“是啊, 就是《新月报》。”一听董其民还以为她知道, 就继续说道,“陆师兄的文章也是写得很好的, 就是不署名太可惜了。”

《新月报》也是作协创办的报刊, 虽然董其民没有在那里工作, 但陆成明当时的稿子是通过他们这里发出去的,还是他负责的一审,所以非常清楚。

那也是他唯一一次在文学研究所这里见到陆成明师兄。

苏葵当然也记得这件事情, 当初《小草青青》由徐奚年的点评开始,引起了非常大的论争,甚至可以说惊动了整个文学界的人士,纷纷下场阐明自己的观点。
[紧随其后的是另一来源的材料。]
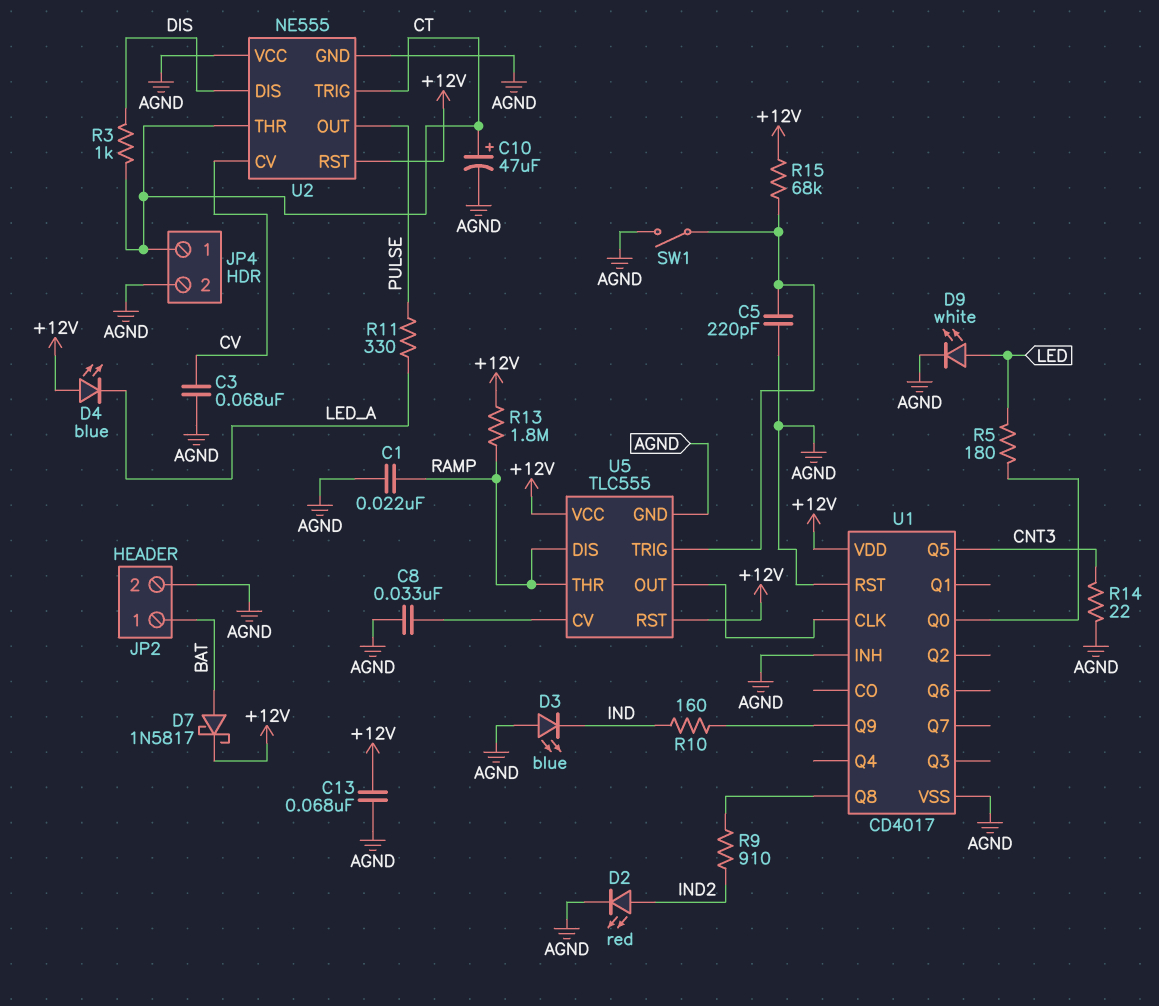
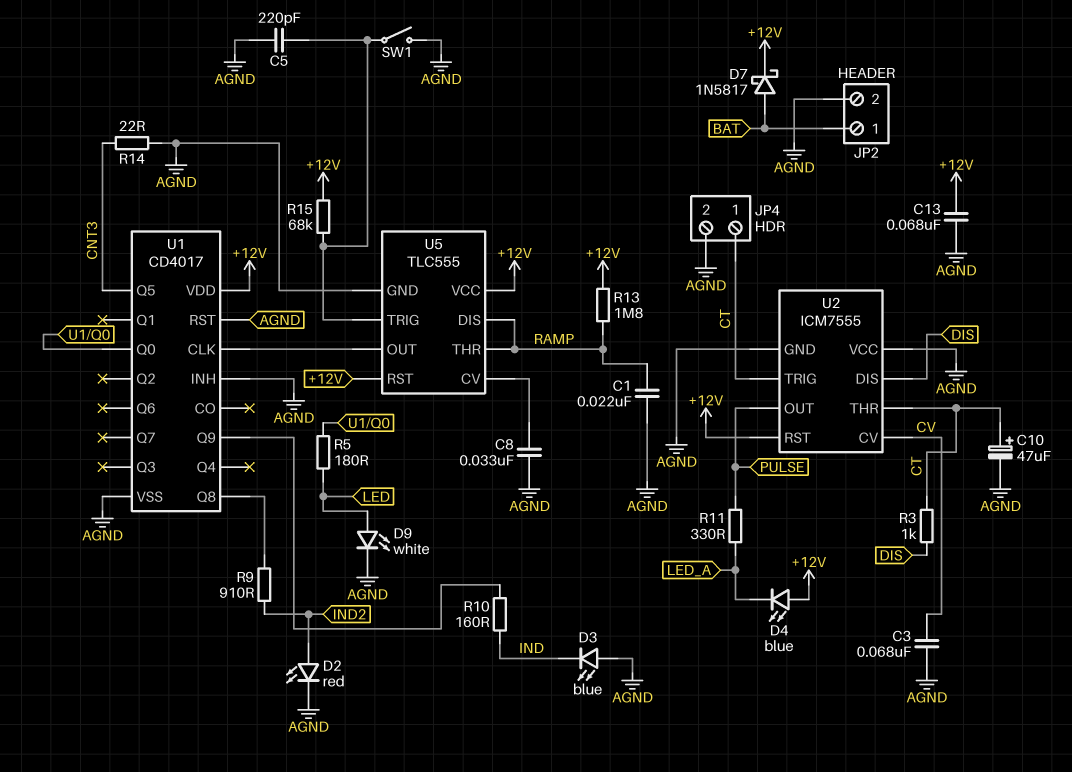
U2: NE555 -> ICM7555

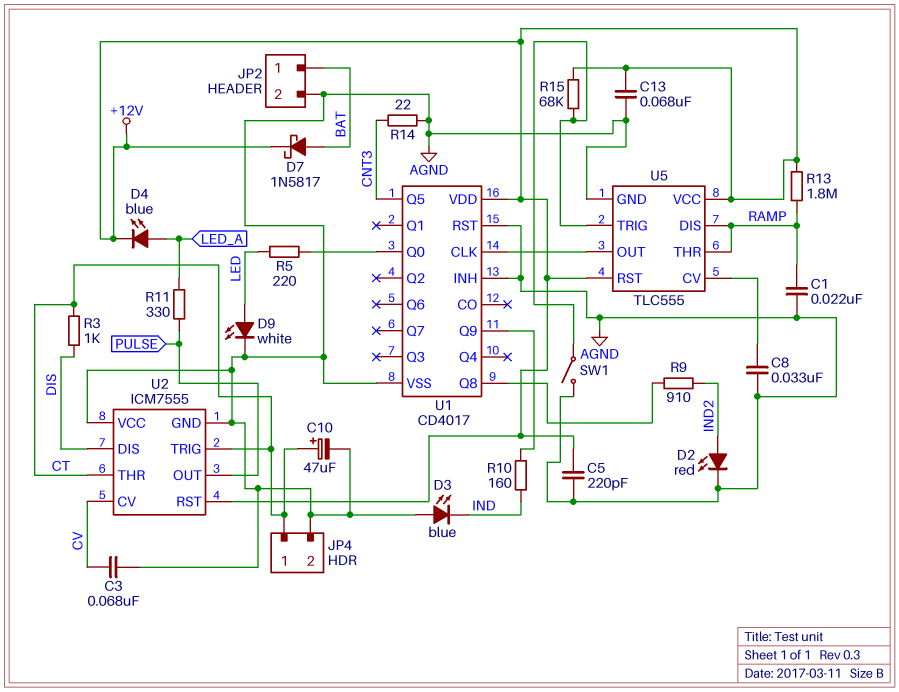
C5: 220pF (AGND, U5/TRIG) -> 220pF (+12V, AGND)
D4: LED blue (A +12V, K LED_A) -> LED blue (A LED_A, K +12V)
R5: 180 (LED, U1/Q0) -> 220 (LED, U1/Q0)

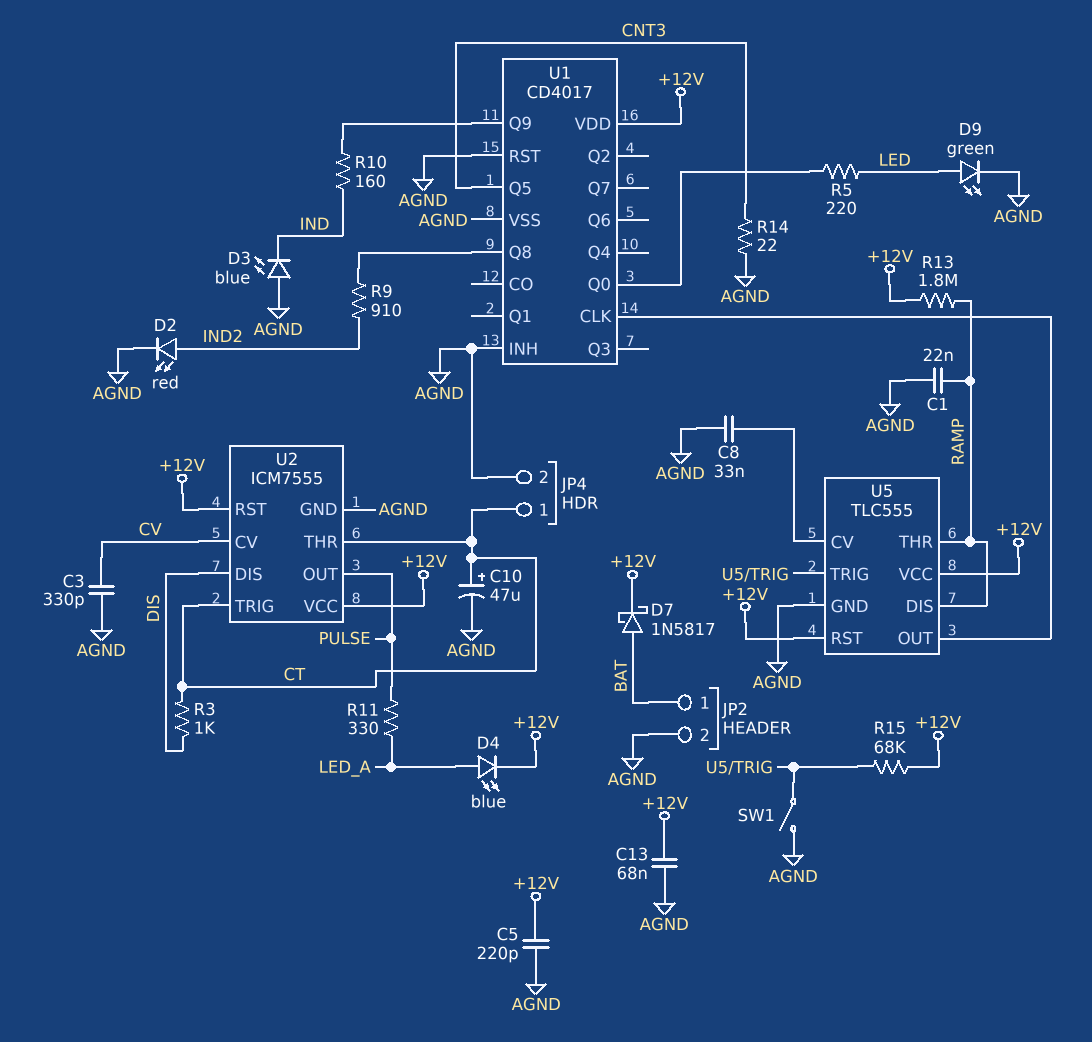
C3: 68nF (AGND, CV) -> 330pF (AGND, CV)
D9: LED white (A LED, K AGND) -> LED green (A LED, K AGND)
U2 pin VCC: AGND -> +12V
当时报纸上的文章苏葵都看了, 几乎每一篇文章的观点她都记得,至于其中唯一一篇没有署名的文章,她当然也记得。

这篇名叫“浅谈《小草青青》的文学尝试”的文章, 称《小草青青》在当下的文化背景下,考虑到了广大民众的精神需求,和传统写作手法相结合, 创造出了人们喜闻乐见的作品, 是一次崭新的尝试。

文章写得很好,还是给苏葵留下了很深的印象, 就是一直不知道是哪位写的。

这会儿一听董其民的话, 她就明白过来了。

此时听得董其民感叹, 她也说道:“的确,文章是写得好,不署名实在是太可惜了。”

“所以陆同志,你为什么不署名呢?”看着正略带歉意看着她的陆成明,苏葵只笑道,“难道是怕你的天赋暴露出来打击到我吗?”

陆成明的确是为自己隐瞒这件事有些歉意,这会儿听见苏葵的玩笑,知道她并没有介意,才温和道:“苏葵同志,你在文学上的天赋远远超过我,我并不能达到你这样的成就。”

陆成明明白,自己虽说有些渊源,却远远达不到她这样的水准,尤其是在她这个年纪的时候。